## [Exercise goal]
For the listing below, report all lines that hold the word "Speed".
┌──
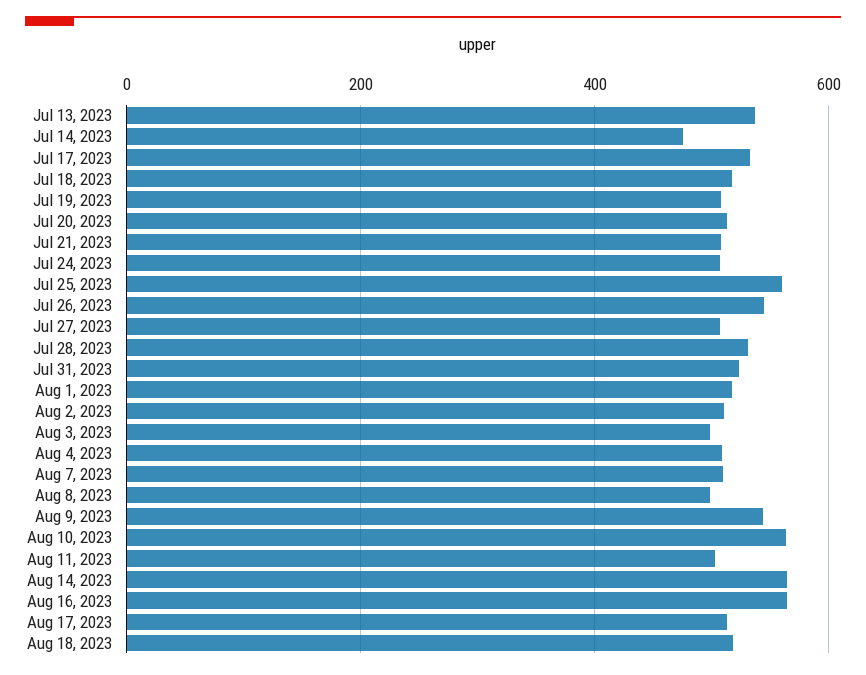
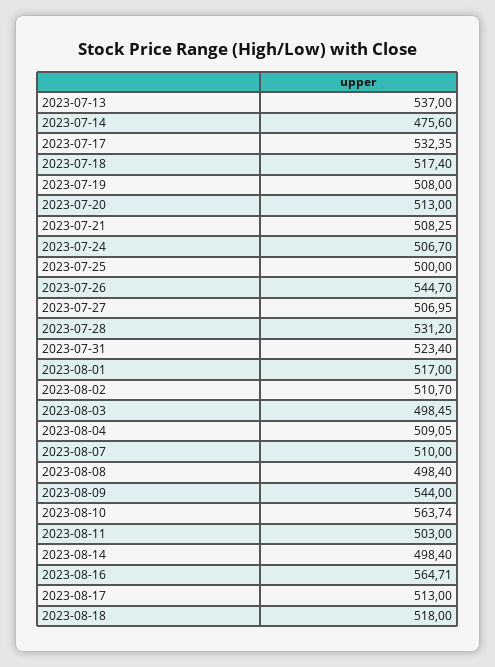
Jul 25, 2023: 560 -> 500
Aug 14, 2023: 560 -> 498.4

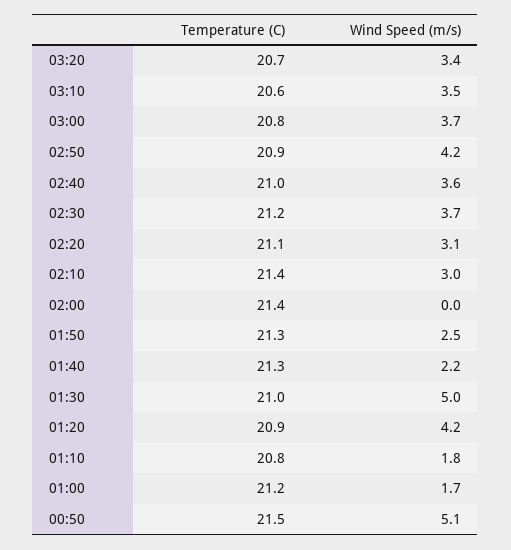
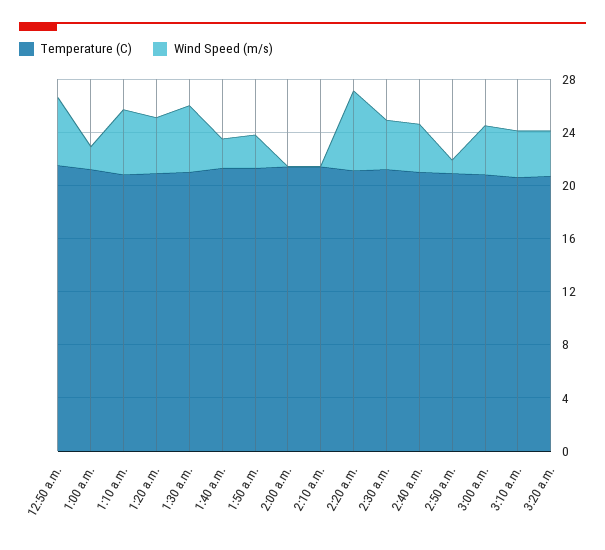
Wind Speed (m/s), 02:50: 4.2 -> 1
Wind Speed (m/s), 02:20: 3.1 -> 6
Wind Speed (m/s), 02:10: 3 -> 0
Wind Speed (m/s), 01:10: 1.8 -> 5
└──
## [Task response]
Wind Speed (m/s), 02:50: 4.2 -> 1
Wind Speed (m/s), 02:20: 3.1 -> 6
Wind Speed (m/s), 02:10: 3 -> 0
Wind Speed (m/s), 01:10: 1.8 -> 5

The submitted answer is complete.